Es gibt defacto keinen (jedenfalls nicht für das SSL-Zertifikat) Aufruf von subdomain.example.org, weil per .htaccess immer daraus https://example.org/subdomain/ gemacht wird.
Äh. Nein. Ich zeig Dir mal GENAU das:
RewriteCond %{HTTP_HOST} !^www\.fastix\.org
RewriteRule ^(.*)$ https://www.fastix.org/$1 [R=permanent,L]
- Das Zertifikat ist für www.fastix.org und für fastix.org gültig.
Ok? Run:
wget -d https://fastix.org
DEBUG output created by Wget 1.21.2 on linux-gnu.
Reading HSTS entries from /home/fastix/.wget-hsts
URI encoding = ‘UTF-8’
Converted file name 'index.html' (UTF-8) -> 'index.html' (UTF-8)
--2022-08-25 16:49:43-- https://fastix.org/
Auflösen des Hostnamens fastix.org (fastix.org) … 81.28.228.47
Caching fastix.org => 81.28.228.47
Verbindungsaufbau zu fastix.org (fastix.org)|81.28.228.47|:443 … verbunden.
Created socket 3.
Releasing 0x00000055a33833f0 (new refcount 1).
Initiating SSL handshake.
Handshake successful; connected socket 3 to SSL handle 0x00000055a3385120
certificate:
subject: CN=fastix.org
issuer: CN=R3,O=Let's Encrypt,C=US
X509 certificate successfully verified and matches host fastix.org
---request begin---
GET / HTTP/1.1
Host: fastix.org
User-Agent: Wget/1.21.2
Accept: */*
Accept-Encoding: identity
Connection: Keep-Alive
---request end---
HTTP-Anforderung gesendet, auf Antwort wird gewartet …
---response begin---
HTTP/1.1 301 Moved Permanently
Date: Thu, 25 Aug 2022 14:49:43 GMT
Server: Apache
Location: https://www.fastix.org/
Die Übertragung des Request-Headers und die Weiterleitung per Antwort-Header erfolgen nach der Überprüfung des Zertifikats. Warum zum Teufel sollte denn der Browser einem womöglich gefakten Server die Weiterleitungsadresse glauben - den Inhalt einer Webseite hingegen nicht?
- Vor der Übertragung des Hostnames findet eine Grundverschlüsselung statt, bei der Zertifikate erst mal keine Rolle spielen.
- Dann wird unter Angabe des Hostnamens nach dem Zertifikat gefragt.
- Wenn das Zertifikat korrekt und korrekt beglaubigt ist erfolgt das Senden des Request Headers.
Wäre es anders, wüsste der Server auf der IP 81.28.228.47 nicht, welches der zig Zertifikate (da sind viele Webauftritte drauf...) er vorweisen soll.
Versuch mit ungültigem Hostname:
~> echo 81.28.228.47 foo.fastix.org | sudo tee -a /etc/hosts
81.28.228.47 foo.fastix.org
Und dann ...
tmp$ wget -d https://foo.fastix.org
DEBUG output created by Wget 1.21.2 on linux-gnu.
Reading HSTS entries from /home/fastix/.wget-hsts
URI encoding = ‘UTF-8’
Converted file name 'index.html' (UTF-8) -> 'index.html' (UTF-8)

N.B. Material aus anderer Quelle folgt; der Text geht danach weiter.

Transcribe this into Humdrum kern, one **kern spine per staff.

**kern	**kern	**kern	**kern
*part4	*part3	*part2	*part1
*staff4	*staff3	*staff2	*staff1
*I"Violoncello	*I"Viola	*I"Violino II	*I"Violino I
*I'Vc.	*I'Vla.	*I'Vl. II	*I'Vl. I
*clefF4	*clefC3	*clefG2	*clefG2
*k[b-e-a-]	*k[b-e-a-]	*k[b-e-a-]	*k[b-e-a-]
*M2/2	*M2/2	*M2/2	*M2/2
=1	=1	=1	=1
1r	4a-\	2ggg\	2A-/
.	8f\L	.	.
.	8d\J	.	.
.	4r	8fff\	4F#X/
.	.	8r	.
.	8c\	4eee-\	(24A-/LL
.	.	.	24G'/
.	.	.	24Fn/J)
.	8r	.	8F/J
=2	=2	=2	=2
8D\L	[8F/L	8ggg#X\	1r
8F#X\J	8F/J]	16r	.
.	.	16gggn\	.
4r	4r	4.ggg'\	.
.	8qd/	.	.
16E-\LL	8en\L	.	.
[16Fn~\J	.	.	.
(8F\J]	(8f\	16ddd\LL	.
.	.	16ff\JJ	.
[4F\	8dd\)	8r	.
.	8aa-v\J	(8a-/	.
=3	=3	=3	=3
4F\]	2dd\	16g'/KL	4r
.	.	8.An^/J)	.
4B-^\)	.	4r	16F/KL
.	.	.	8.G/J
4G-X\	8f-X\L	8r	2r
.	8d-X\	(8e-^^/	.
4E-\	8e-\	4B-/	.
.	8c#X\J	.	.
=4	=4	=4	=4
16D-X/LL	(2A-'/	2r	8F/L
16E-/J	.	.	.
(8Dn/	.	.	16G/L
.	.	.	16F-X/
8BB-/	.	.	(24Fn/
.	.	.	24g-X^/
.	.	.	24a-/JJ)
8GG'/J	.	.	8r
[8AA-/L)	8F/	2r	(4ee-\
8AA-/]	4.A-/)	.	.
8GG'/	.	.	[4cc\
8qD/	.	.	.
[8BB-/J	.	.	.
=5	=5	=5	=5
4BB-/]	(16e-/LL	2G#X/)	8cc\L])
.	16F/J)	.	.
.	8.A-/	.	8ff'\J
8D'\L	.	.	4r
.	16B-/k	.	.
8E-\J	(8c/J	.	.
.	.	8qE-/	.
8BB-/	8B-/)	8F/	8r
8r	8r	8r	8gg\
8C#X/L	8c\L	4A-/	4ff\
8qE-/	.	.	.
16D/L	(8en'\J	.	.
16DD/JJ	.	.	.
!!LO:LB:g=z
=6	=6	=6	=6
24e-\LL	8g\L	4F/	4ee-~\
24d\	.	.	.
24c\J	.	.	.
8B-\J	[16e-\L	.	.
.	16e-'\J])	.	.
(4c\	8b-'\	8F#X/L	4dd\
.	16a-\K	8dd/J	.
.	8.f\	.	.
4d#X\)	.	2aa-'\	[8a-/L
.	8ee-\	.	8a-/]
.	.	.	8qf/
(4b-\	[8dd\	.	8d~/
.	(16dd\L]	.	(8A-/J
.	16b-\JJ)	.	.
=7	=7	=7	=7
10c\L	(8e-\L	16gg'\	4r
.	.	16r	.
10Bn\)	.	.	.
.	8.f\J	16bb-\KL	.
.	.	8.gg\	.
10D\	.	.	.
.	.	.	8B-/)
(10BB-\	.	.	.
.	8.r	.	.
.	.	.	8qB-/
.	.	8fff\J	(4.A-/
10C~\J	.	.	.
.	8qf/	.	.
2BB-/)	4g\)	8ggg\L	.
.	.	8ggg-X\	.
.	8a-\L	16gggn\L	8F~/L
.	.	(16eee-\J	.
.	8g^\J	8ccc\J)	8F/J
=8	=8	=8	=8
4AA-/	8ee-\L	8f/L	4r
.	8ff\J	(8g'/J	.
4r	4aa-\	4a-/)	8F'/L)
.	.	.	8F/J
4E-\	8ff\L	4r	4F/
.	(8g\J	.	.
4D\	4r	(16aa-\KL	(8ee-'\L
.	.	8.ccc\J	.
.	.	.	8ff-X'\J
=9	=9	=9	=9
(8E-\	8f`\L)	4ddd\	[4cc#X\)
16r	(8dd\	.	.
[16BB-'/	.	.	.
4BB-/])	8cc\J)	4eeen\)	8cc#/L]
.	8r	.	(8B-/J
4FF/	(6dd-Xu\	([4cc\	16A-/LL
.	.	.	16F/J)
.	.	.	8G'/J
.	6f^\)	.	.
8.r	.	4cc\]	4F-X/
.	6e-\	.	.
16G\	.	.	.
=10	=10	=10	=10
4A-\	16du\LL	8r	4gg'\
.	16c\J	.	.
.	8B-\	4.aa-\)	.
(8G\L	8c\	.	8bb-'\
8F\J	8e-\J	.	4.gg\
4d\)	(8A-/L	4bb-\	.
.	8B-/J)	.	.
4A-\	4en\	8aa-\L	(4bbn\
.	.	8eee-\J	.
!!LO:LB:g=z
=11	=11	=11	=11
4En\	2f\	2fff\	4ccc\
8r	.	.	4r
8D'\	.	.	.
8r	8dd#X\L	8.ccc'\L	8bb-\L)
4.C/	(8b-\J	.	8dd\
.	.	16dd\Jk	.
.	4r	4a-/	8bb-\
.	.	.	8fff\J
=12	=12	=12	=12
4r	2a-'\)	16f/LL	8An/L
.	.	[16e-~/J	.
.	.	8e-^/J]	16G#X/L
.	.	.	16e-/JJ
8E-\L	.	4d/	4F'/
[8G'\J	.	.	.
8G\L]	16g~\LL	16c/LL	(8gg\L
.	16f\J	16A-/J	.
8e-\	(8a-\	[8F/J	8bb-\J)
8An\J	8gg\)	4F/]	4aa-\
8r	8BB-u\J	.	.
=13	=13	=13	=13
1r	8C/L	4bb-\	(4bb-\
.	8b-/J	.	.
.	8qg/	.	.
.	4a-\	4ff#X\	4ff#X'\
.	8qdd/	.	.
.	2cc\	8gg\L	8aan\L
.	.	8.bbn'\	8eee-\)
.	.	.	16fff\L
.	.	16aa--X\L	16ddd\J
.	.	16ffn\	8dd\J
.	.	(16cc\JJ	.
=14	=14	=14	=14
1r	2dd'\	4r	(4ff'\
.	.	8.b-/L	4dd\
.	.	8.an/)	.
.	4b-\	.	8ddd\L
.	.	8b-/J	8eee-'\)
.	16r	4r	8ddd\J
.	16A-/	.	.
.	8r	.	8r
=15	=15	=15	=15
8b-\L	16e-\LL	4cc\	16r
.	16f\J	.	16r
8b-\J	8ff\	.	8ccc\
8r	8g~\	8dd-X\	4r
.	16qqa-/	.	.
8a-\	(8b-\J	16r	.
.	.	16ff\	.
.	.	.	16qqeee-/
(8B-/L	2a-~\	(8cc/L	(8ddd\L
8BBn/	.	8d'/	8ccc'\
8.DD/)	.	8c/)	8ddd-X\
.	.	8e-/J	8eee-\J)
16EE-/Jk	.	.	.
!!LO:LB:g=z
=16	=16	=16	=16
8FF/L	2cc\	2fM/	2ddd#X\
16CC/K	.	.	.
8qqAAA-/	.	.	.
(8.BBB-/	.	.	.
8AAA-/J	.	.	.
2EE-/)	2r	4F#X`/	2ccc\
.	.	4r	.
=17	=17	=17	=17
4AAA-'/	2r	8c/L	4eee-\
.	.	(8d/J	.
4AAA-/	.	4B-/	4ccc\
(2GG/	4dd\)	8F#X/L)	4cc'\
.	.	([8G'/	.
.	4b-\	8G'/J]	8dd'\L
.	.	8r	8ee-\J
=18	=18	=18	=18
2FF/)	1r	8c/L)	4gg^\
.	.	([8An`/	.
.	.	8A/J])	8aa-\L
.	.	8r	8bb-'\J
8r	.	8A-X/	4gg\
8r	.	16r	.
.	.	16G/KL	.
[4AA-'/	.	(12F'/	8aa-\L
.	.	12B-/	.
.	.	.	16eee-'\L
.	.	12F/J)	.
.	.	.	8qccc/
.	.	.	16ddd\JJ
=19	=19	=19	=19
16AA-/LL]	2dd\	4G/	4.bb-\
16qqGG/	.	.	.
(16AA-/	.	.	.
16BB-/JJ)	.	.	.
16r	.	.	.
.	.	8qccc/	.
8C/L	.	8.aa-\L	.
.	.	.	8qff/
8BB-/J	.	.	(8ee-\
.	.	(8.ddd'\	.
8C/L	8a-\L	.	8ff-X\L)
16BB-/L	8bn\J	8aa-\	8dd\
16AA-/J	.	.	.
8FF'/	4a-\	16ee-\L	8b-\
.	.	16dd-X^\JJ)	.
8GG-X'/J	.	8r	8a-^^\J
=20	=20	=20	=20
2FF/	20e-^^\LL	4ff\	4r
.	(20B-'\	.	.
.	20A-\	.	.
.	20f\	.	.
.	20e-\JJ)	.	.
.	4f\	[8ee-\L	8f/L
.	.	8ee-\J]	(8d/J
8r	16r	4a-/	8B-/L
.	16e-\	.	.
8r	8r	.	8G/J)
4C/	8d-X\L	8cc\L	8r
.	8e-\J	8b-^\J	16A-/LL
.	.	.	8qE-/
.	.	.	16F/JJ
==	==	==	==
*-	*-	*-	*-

--2022-08-25 17:05:19-- https://foo.fastix.org/
Auflösen des Hostnamens foo.fastix.org (foo.fastix.org) … 81.28.228.47
Caching foo.fastix.org => 81.28.228.47
Verbindungsaufbau zu foo.fastix.org (foo.fastix.org)|81.28.228.47|:443 … verbunden.
Created socket 3.
Releasing 0x00000055a7ae72c0 (new refcount 1).
Initiating SSL handshake.
Handshake successful; connected socket 3 to SSL handle 0x00000055a7ae9100
certificate:
subject: CN=web.vrmd.de
issuer: CN=R3,O=Let's Encrypt,C=US
FEHLER: Keiner der alternativen Namen des Zertifikats stimmt mit dem angefragten Maschinennamen ‘foo.fastix.org’ überein.

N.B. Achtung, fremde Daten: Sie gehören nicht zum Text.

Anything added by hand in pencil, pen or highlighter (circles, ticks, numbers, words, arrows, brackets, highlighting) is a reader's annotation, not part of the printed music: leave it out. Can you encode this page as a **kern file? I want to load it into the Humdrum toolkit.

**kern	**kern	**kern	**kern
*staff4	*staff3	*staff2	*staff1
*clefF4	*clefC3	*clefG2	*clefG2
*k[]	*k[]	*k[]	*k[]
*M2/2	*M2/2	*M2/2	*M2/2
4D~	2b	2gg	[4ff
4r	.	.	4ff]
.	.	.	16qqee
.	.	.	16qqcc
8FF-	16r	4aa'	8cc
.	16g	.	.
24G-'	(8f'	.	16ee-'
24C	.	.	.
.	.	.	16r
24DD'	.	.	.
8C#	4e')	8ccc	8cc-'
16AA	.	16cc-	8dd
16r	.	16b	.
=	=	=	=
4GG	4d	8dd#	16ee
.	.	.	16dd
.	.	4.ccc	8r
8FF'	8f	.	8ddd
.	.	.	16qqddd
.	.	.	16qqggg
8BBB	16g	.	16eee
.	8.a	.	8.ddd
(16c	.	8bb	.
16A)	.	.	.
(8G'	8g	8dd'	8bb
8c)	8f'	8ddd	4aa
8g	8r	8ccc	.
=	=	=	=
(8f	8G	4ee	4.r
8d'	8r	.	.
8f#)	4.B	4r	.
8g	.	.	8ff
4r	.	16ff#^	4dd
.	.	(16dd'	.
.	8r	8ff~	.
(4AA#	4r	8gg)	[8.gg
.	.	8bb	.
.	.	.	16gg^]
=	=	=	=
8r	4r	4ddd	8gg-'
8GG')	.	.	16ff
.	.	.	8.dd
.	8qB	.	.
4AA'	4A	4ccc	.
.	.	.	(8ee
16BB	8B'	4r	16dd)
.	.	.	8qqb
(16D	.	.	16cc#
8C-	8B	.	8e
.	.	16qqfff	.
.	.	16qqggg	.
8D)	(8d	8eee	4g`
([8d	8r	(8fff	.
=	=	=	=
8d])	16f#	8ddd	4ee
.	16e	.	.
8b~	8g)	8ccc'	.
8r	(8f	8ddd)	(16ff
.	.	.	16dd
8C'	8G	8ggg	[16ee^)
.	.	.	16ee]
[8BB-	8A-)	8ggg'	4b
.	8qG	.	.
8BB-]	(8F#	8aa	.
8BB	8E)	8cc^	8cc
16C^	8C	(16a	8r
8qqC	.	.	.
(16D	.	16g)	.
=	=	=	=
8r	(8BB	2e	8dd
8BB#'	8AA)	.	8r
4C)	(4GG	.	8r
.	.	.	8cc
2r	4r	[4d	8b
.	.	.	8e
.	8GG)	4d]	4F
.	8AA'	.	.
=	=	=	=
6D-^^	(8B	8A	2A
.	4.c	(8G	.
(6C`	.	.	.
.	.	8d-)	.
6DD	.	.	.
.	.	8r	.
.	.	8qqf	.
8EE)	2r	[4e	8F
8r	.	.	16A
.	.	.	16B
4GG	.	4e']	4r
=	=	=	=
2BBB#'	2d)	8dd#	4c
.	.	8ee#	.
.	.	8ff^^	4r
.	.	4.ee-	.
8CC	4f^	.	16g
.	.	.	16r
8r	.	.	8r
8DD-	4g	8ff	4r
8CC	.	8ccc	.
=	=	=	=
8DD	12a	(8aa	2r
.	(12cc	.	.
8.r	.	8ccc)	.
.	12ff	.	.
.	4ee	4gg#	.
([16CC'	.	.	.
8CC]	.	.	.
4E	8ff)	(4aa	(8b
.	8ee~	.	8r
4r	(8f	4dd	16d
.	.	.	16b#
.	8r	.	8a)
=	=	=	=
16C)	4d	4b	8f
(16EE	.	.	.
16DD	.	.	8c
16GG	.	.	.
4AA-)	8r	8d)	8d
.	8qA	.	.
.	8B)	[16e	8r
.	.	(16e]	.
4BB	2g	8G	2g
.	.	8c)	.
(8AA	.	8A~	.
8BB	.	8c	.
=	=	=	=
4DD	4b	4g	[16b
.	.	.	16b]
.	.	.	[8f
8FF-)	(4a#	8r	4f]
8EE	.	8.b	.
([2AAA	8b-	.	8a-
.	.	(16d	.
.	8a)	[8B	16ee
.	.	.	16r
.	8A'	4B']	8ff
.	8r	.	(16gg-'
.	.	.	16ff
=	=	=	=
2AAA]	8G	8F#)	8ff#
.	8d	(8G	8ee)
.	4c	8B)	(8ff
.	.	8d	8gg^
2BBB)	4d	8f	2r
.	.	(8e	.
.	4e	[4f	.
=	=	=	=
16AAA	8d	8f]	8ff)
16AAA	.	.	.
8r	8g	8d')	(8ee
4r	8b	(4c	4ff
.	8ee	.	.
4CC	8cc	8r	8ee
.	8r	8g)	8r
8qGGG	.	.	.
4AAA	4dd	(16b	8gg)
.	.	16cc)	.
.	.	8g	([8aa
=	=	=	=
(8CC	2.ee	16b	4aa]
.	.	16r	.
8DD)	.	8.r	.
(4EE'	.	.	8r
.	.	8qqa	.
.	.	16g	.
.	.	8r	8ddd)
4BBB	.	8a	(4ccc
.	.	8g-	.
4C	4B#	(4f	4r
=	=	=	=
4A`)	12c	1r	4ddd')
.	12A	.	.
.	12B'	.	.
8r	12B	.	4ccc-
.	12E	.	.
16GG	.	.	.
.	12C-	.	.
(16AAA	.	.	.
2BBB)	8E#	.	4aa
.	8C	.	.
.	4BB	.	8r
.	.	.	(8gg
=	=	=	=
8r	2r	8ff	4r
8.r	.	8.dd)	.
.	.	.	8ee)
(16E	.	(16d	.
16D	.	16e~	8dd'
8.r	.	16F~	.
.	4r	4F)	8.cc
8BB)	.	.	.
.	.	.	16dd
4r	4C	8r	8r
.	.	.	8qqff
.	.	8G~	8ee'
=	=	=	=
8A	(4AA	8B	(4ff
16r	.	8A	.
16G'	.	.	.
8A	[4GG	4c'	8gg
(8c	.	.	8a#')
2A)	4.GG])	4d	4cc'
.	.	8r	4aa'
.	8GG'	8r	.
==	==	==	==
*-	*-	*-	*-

Verwenden Sie »--no-check-certificate«, um zu dem Server foo.fastix.org eine nicht gesicherte Verbindung aufzubauen.
Closed 3/SSL 0x00000055a7ae9100
- Der Server bekommt beim SSL-Connect keinen Hostnamen, für den ein spezielles Zertifikat vorgesehen ist, er nimmt das allgemeine. (wohl aus der default-ssl.conf)
- Der Client protestiert beim Benutzer.